Moreover, the fact that the same attorneys had reached the same conclusion about the HEROES Act — a conclusion the Court had just rejected — meant that their legal judgment on student loan policy had been proven wrong in the most authoritative way possible. Citing their backing of the new plan was the equivalent of a doctor whose diagnosis was just proven incorrect assuring a patient that the second diagnosis used the same methodology.

The Circular Logic Problem

The exchange exposed a circular logic at the heart of the administration’s approach to student loan relief. The sequence was:

Step one: Administration lawyers determine the HEROES Act provides legal authority for mass debt cancellation. Step two: The Supreme Court rules 6-3 that the administration was wrong. Step three: The same administration lawyers determine the Higher Education Act provides legal authority for mass debt cancellation. Step four: The administration presents this as evidence that the new plan is “legally sound.”

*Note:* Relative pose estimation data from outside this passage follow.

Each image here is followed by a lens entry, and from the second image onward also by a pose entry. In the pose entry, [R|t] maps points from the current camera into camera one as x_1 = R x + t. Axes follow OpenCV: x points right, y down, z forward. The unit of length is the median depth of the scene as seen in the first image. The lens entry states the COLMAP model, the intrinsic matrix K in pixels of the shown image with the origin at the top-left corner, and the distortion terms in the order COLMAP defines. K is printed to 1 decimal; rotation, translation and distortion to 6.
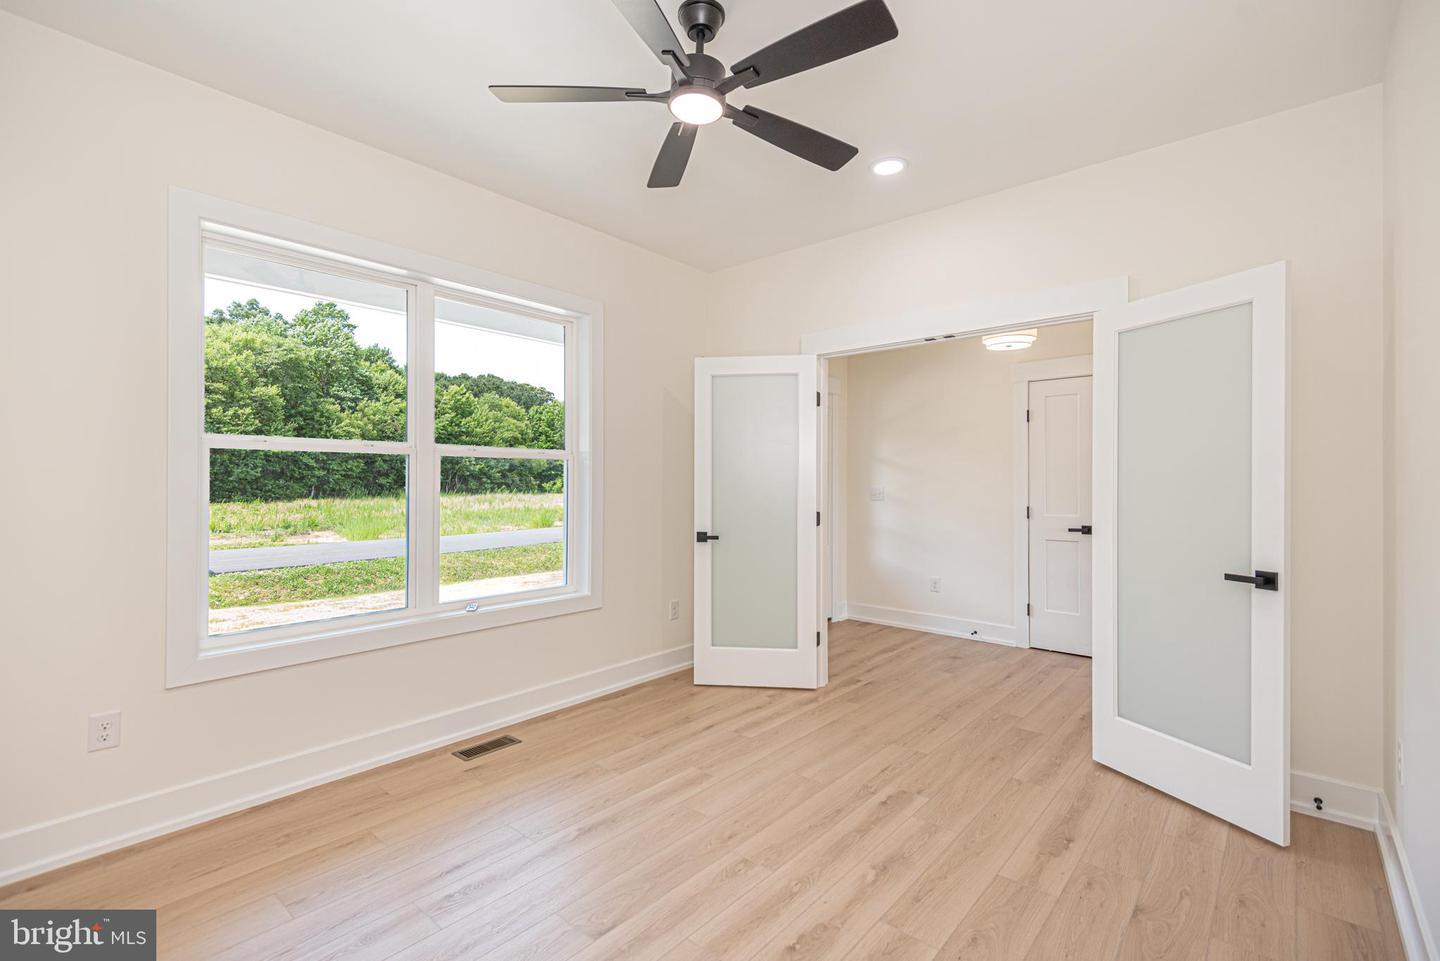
lens RADIAL K [[659.5, 0, 722.6], [0, 659.5, 484.3], [0, 0, 1]] dist [0.018345, -0.001559]
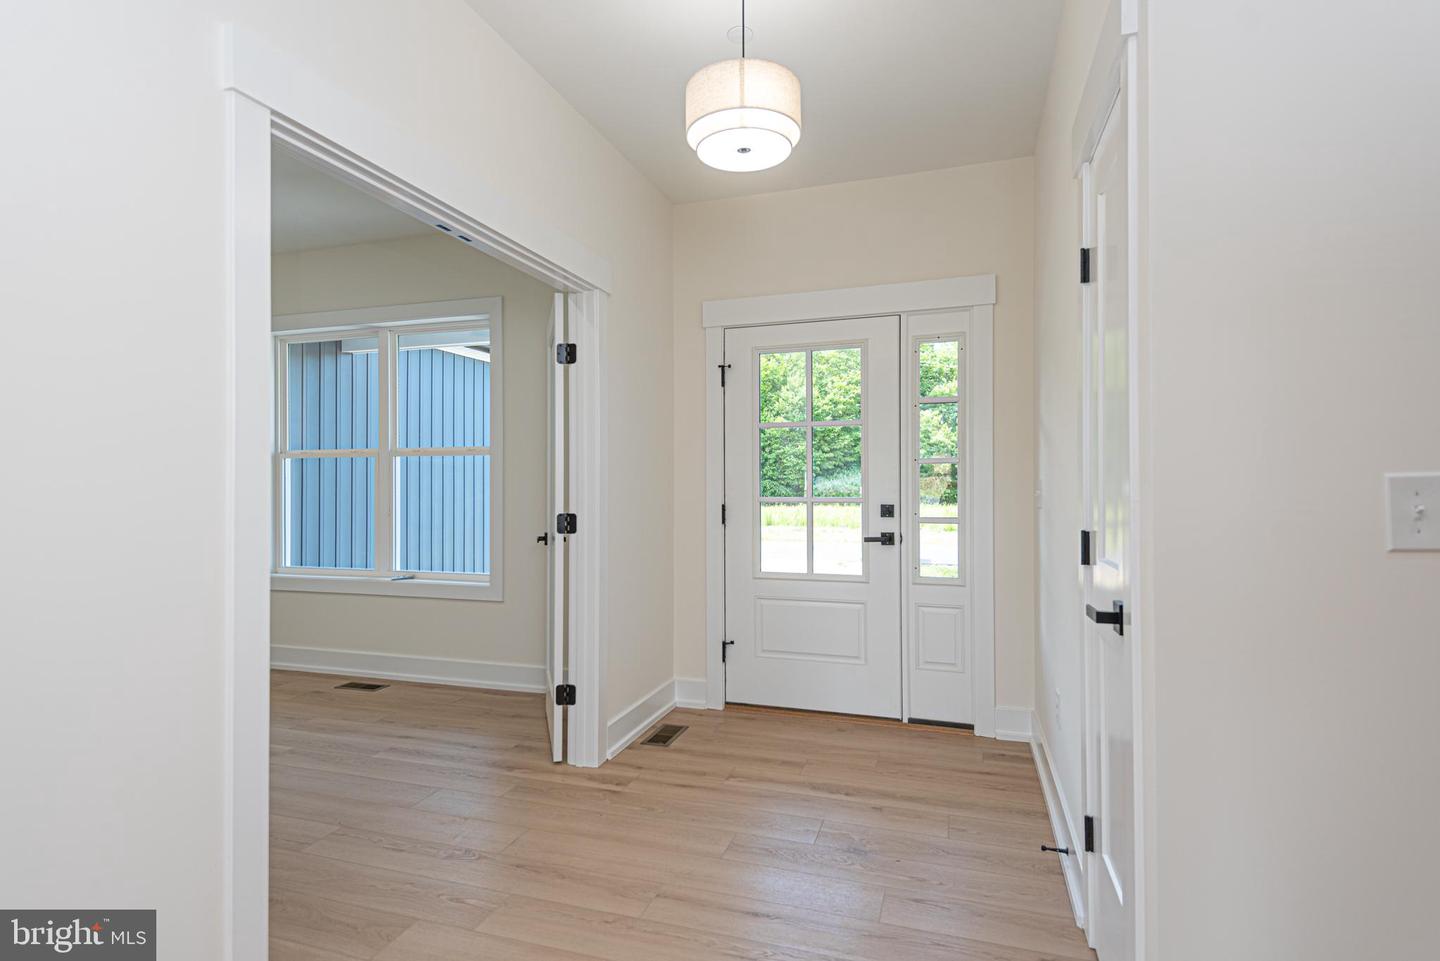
lens RADIAL K [[720.4, 0, 733.3], [0, 720.4, 472.2], [0, 0, 1]] dist [0.001346, -0.000080]
pose [[0.393475, -0.016023, -0.919196, 0.987901], [0.000918, 0.999854, -0.017036, 0.007436], [0.919335, 0.005860, 0.393432, 0.907798]]
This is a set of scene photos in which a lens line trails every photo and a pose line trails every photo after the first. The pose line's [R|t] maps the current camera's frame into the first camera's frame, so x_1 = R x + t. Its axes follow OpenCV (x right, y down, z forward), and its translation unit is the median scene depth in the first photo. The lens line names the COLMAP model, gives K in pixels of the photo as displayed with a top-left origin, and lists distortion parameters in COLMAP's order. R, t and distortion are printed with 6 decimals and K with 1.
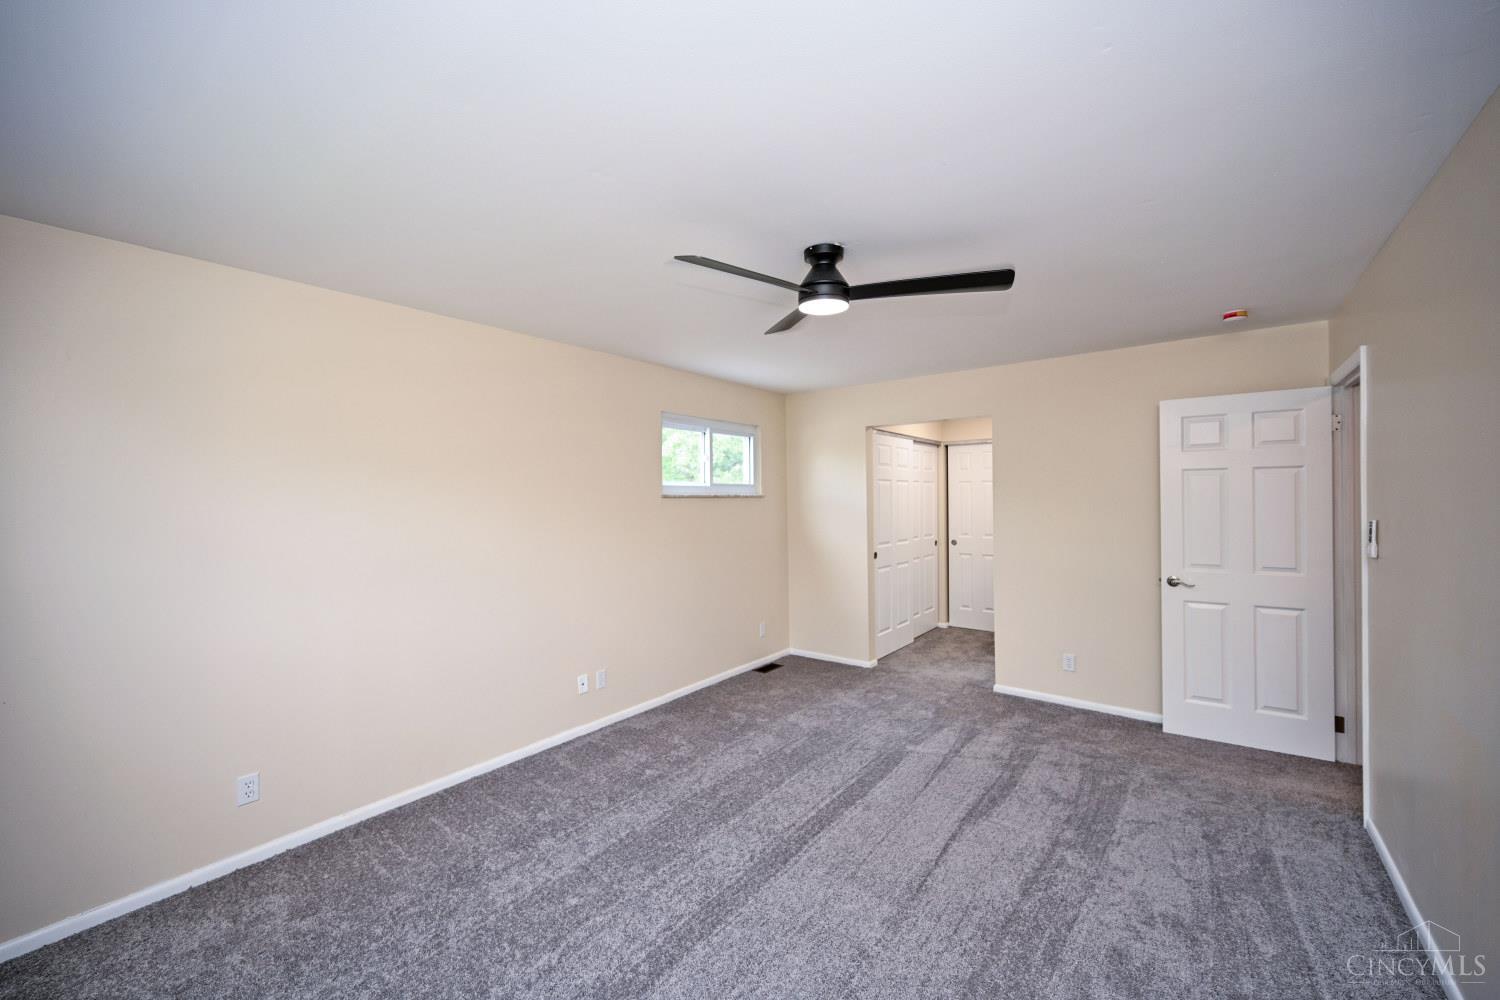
lens RADIAL K [[592.8, 0, 751.2], [0, 592.8, 496.1], [0, 0, 1]] dist [0.002930, -0.000668]
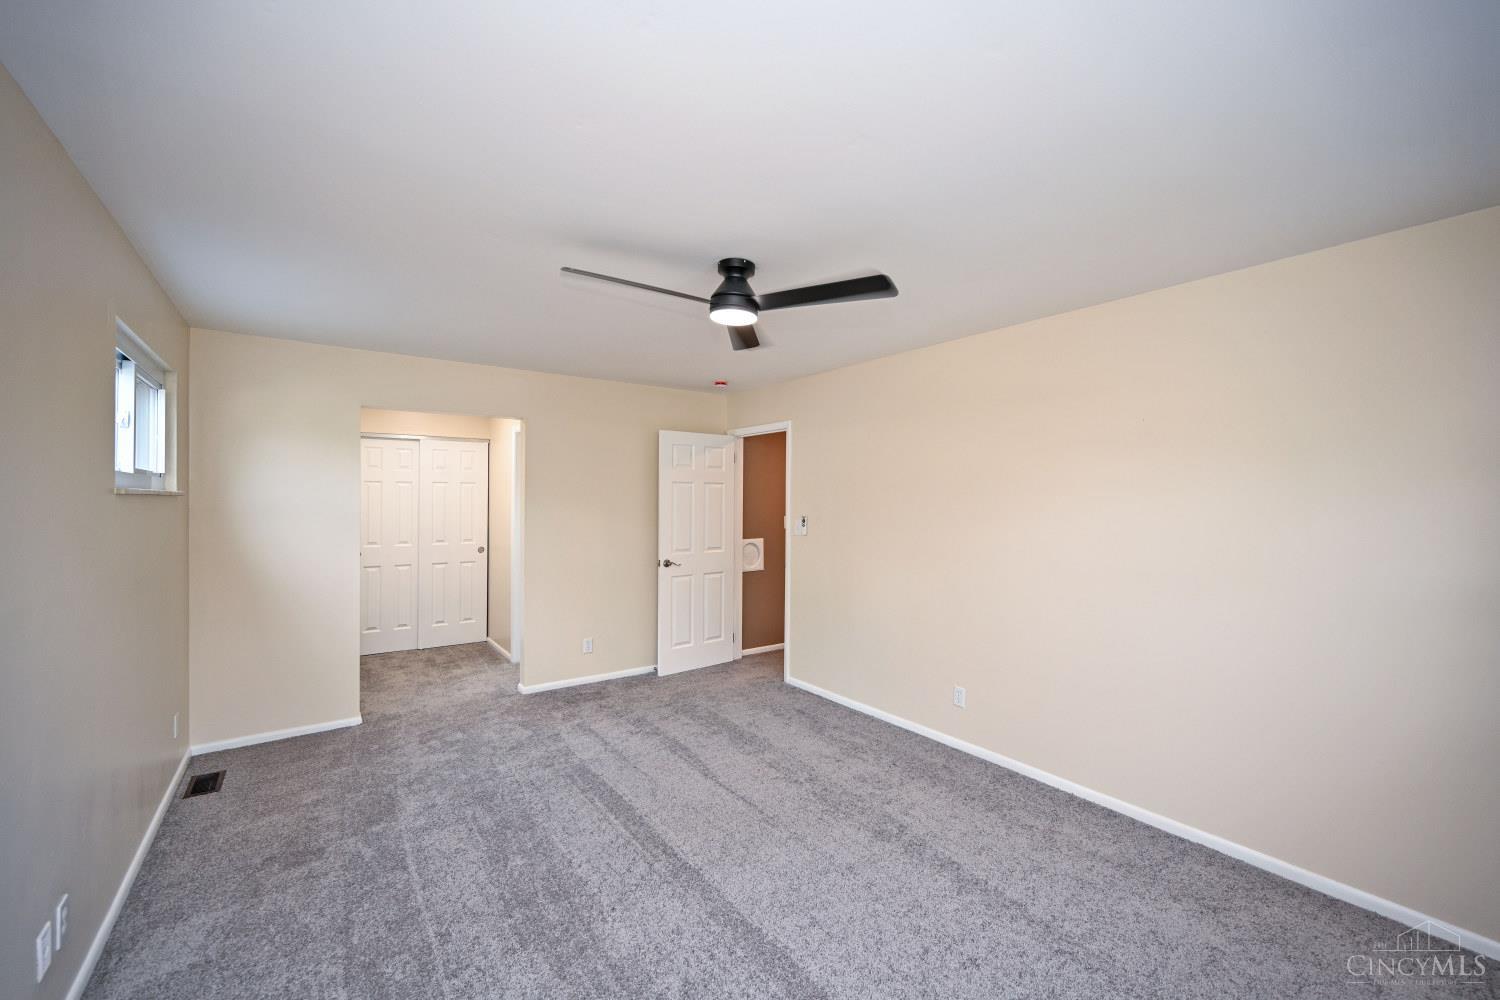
lens RADIAL K [[592.8, 0, 752.1], [0, 592.8, 503.1], [0, 0, 1]] dist [0.002930, -0.000668]
pose [[0.281551, 0.007411, 0.959518, -0.542880], [-0.008480, 0.999950, -0.005235, 0.010498], [-0.959509, -0.006663, 0.281600, 0.429485]]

The problem was that nothing in the process had changed. The same lawyers were using the same analytical framework and reaching the same type of conclusion. The only thing that had changed was the specific statute being cited. If the legal review process was flawed the first time — as the Supreme Court’s ruling demonstrated — there was no reason to believe it would produce a more reliable result the second time.

A more credible approach would have been to acknowledge that the HEROES Act strategy had been struck down, explain what the Court’s reasoning implied for alternative approaches, and describe how the new plan addressed the specific constitutional concerns the Court had identified. Instead, Ramamurti’s answer essentially said: the same people who were wrong before are confident they are right this time.

The Political Context

The exchange took place during a press briefing that followed Biden’s public remarks on the student loan ruling. The administration was under enormous pressure to demonstrate that it had not given up on student debt relief, particularly with the 2024 presidential election approaching. The “Plan B” announcement served a dual purpose: it kept the promise of relief alive for borrowers who were the target demographic, and it provided a campaign message that the President was continuing to fight.

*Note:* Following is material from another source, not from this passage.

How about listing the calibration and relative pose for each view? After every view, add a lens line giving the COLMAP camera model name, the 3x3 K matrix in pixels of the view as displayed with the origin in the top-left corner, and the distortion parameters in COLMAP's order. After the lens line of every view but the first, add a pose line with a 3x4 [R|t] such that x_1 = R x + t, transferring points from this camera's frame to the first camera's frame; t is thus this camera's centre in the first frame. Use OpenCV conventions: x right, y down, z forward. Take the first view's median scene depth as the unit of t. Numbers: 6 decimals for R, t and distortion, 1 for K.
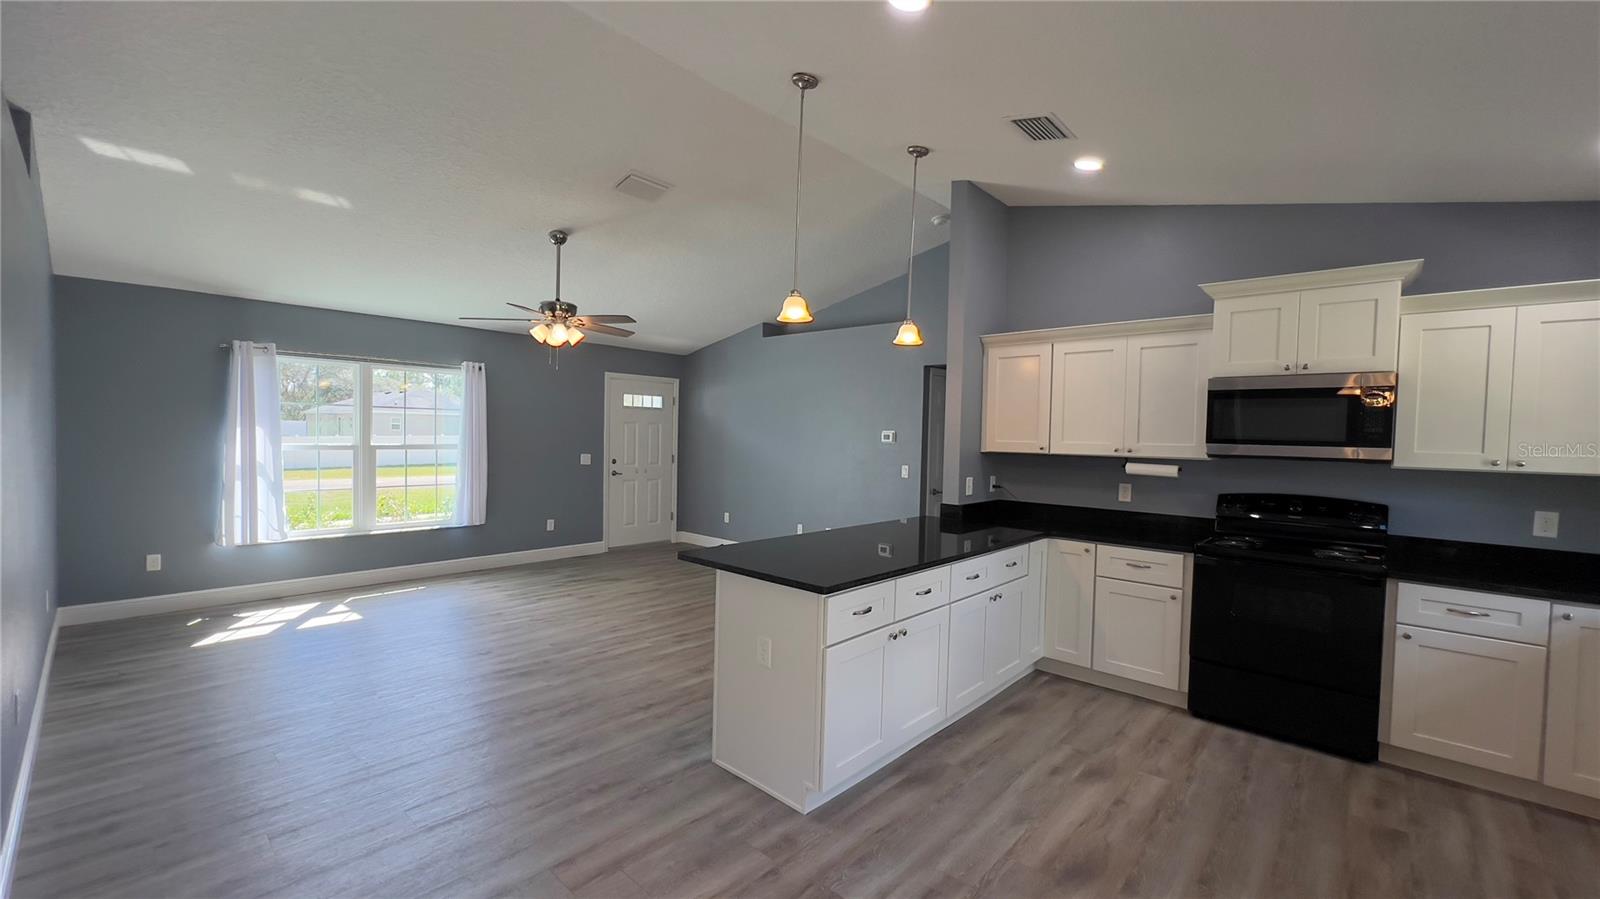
lens RADIAL K [[642.9, 0, 800.0], [0, 642.9, 449.5], [0, 0, 1]] dist [-0.001318, 0.000133]
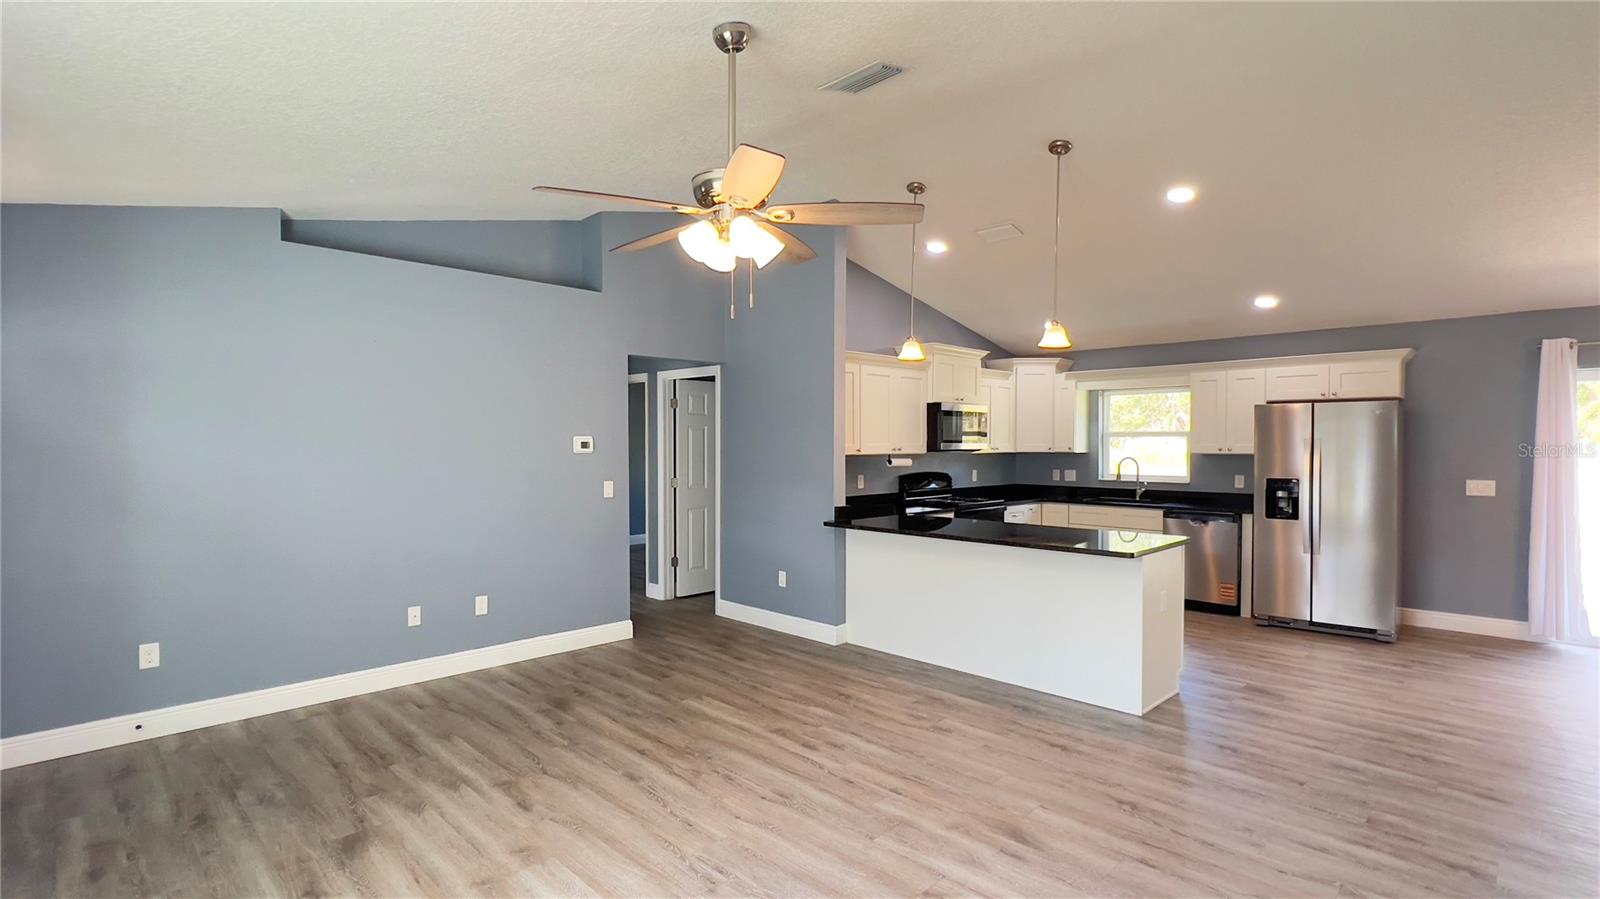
lens RADIAL K [[753.9, 0, 800.0], [0, 753.9, 449.5], [0, 0, 1]] dist [0.002004, 0.000120]
pose [[0.050133, -0.037835, 0.998026, -0.984075], [0.025613, 0.999002, 0.036585, -0.054554], [-0.998414, 0.023729, 0.051052, 0.976876]]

The Supreme Court had ruled 6-3 in Biden v. Nebraska that the original $400 billion forgiveness program exceeded presidential authority under the HEROES Act. Biden had announced that program in August 2022, offering up to $10,000 for borrowers earning under $125,000 and up to $20,000 for Pell Grant recipients. Six Republican state attorneys general had challenged the program on separation of powers grounds, and the Court agreed that the administration had overstepped.

The new plan under the Higher Education Act would require a formal rulemaking process that administration officials acknowledged would take months. It would also face its own legal challenges, with opponents likely to argue that the same major questions doctrine that doomed the HEROES Act approach applied to any attempt at mass debt cancellation through executive action.

Key Takeaways

  • A reporter asked how the new student loan plan was “legally sound,” and Ramamurti admitted that the same lawyers from DOE, DOJ, and the White House who approved the HEROES Act approach also reviewed the new plan.
  • Ramamurti acknowledged these were the same lawyers who had determined the HEROES Act was legally available — a determination the Supreme Court had just overruled 6-3.
  • He claimed the Court was “out of step with where the law is,” an assertion that contradicted the fundamental principle that the Supreme Court is the final authority on legal interpretation.
  • The circular logic of the administration’s approach — the same review process, the same lawyers, the same type of conclusion — undercut the credibility of the “Plan B” legal analysis.
  • The exchange occurred as the administration faced pressure to maintain the promise of debt relief heading into the 2024 election, despite the Court having found the original program unconstitutional.